How strange, then, that the president declared during his annual address: “A growing economy that creates good, middle-class jobs — that must be the North Star that guides our efforts. Every day, we should ask ourselves three questions as a nation: How do we attract more jobs to our shores? How do we equip our people with the skills needed to do those jobs? And how do we make sure that hard work leads to a decent living?” That is a remarkably brass-faced assertion for a president whose policies have neither achieved strong growth nor attracted more jobs to our shores nor improved the ability of workers to secure high-skilled jobs nor strengthened the relationship between hard work and a decent living. Barack Obama is incapable of grappling with his own record.
He further promised that his policies would not add “a single dime” to the national debt when he already has added some 60 trillion dimes to it, and while the Congressional Budget Office estimates that the president’s 2013 spending blueprint would add another 64 trillion dimes to the deficit in the coming years. That on top of the tax increases he already has demanded and secured.
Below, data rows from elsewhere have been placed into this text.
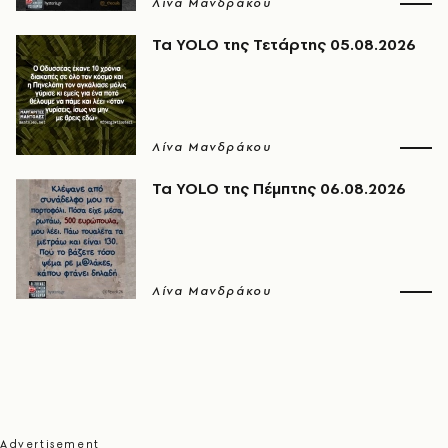
Λίνα Μανδράκου
Τα YOLO της Τετάρτης 05.08.2026
Λίνα Μανδράκου
Τα YOLO της Πέμπτης 06.08.2026
Λίνα Μανδράκου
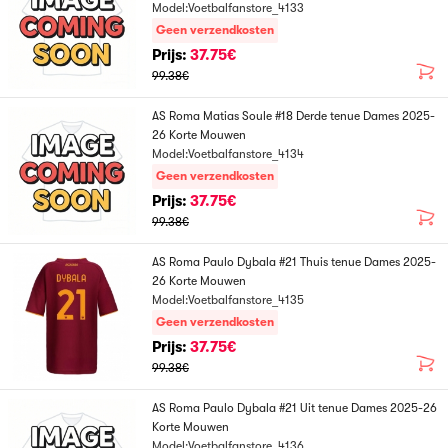
Model:Voetbalfanstore_4133
Geen verzendkosten
Prijs:
37.75€
99.38€
AS Roma Matias Soule #18 Derde tenue Dames 2025-
26 Korte Mouwen
Model:Voetbalfanstore_4134
Geen verzendkosten
Prijs:
37.75€
99.38€
AS Roma Paulo Dybala #21 Thuis tenue Dames 2025-
26 Korte Mouwen
Model:Voetbalfanstore_4135
Geen verzendkosten
Prijs:
37.75€
99.38€
AS Roma Paulo Dybala #21 Uit tenue Dames 2025-26
Korte Mouwen
Model:Voetbalfanstore_4136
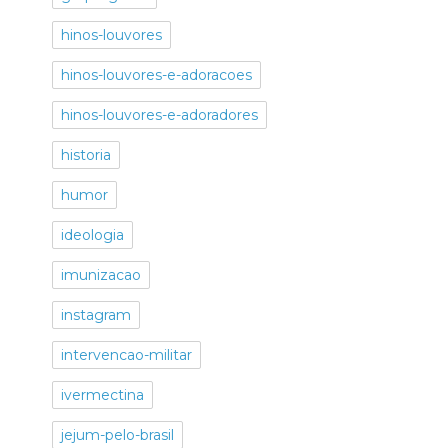
hinos-louvores
hinos-louvores-e-adoracoes
hinos-louvores-e-adoradores
historia
humor
ideologia
imunizacao
instagram
intervencao-militar
ivermectina
jejum-pelo-brasil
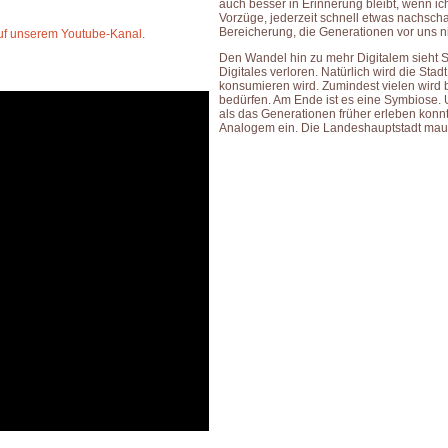
auch besser in Erinnerung bleibt, wenn 
Vorzüge, jederzeit schnell etwas nachsch
Bereicherung, die Generationen vor uns n
auf unserem Youtube-Kanal.
Den Wandel hin zu mehr Digitalem sieht St
Digitales verloren. Natürlich wird die Stad
konsumieren wird. Zumindest vielen wird 
bedürfen. Am Ende ist es eine Symbiose. 
als das Generationen früher erleben konn
Analogem ein. Die Landeshauptstadt mauer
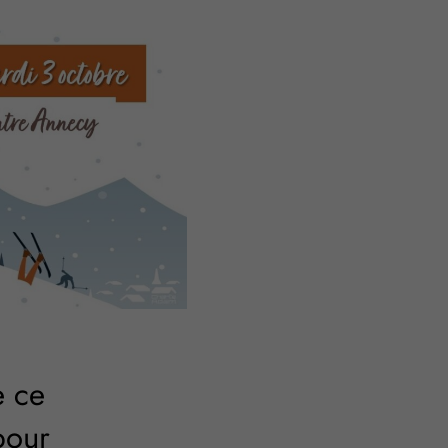
e ce
pour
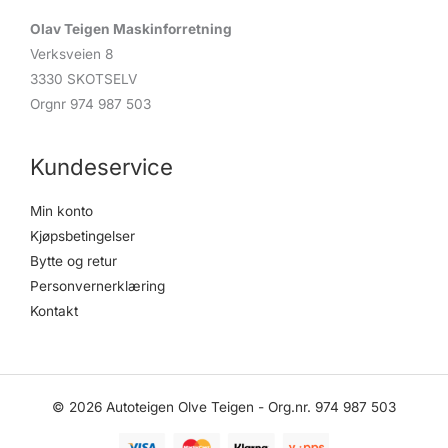
r
c
Olav Teigen Maskinforretning
h
Verksveien 8
3330 SKOTSELV
Orgnr 974 987 503
Kundeservice
Min konto
Kjøpsbetingelser
Bytte og retur
Personvernerklæring
Kontakt
© 2026 Autoteigen Olve Teigen - Org.nr. 974 987 503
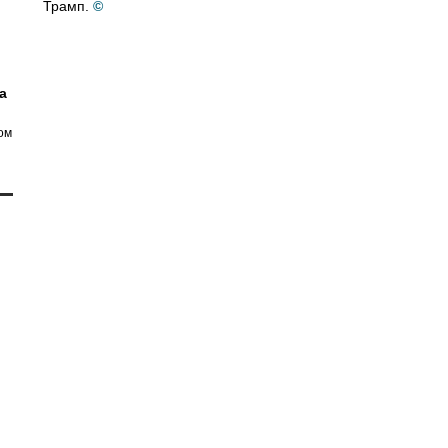
Трамп.
©
а
ом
But there is more to the state of our union than the feeble state of our economy. The president boasted that a decade of war is coming to an end. It is, and a new decade of war is beginning. He boasted that al-Qaeda is decimated, but that news has not reached Bengazi or most of North Africa. So the state of our union also is this: North Korea sets off nuclear weapons with impunity. Iran seeks them without fear. Islamists slaughter our diplomatic personnel while the president’s national-defense team keeps bankers’ hours. Our allies are unsure, our enemies are emboldened. Our troops may be coming home, but it is not clear that we have secured the objectives for which we dispatched them. It is even less clear that President Obama has any intention of doing so.
The president’s confrontational, hectoring, and highly ideological speech ought to be a wake-up call to the country. The Republican majority in the House is the only real check on his power. Supplementing that check with a Republican majority in the Senate is imperative. Even through all of President Obama’s obfuscations, that much is clear.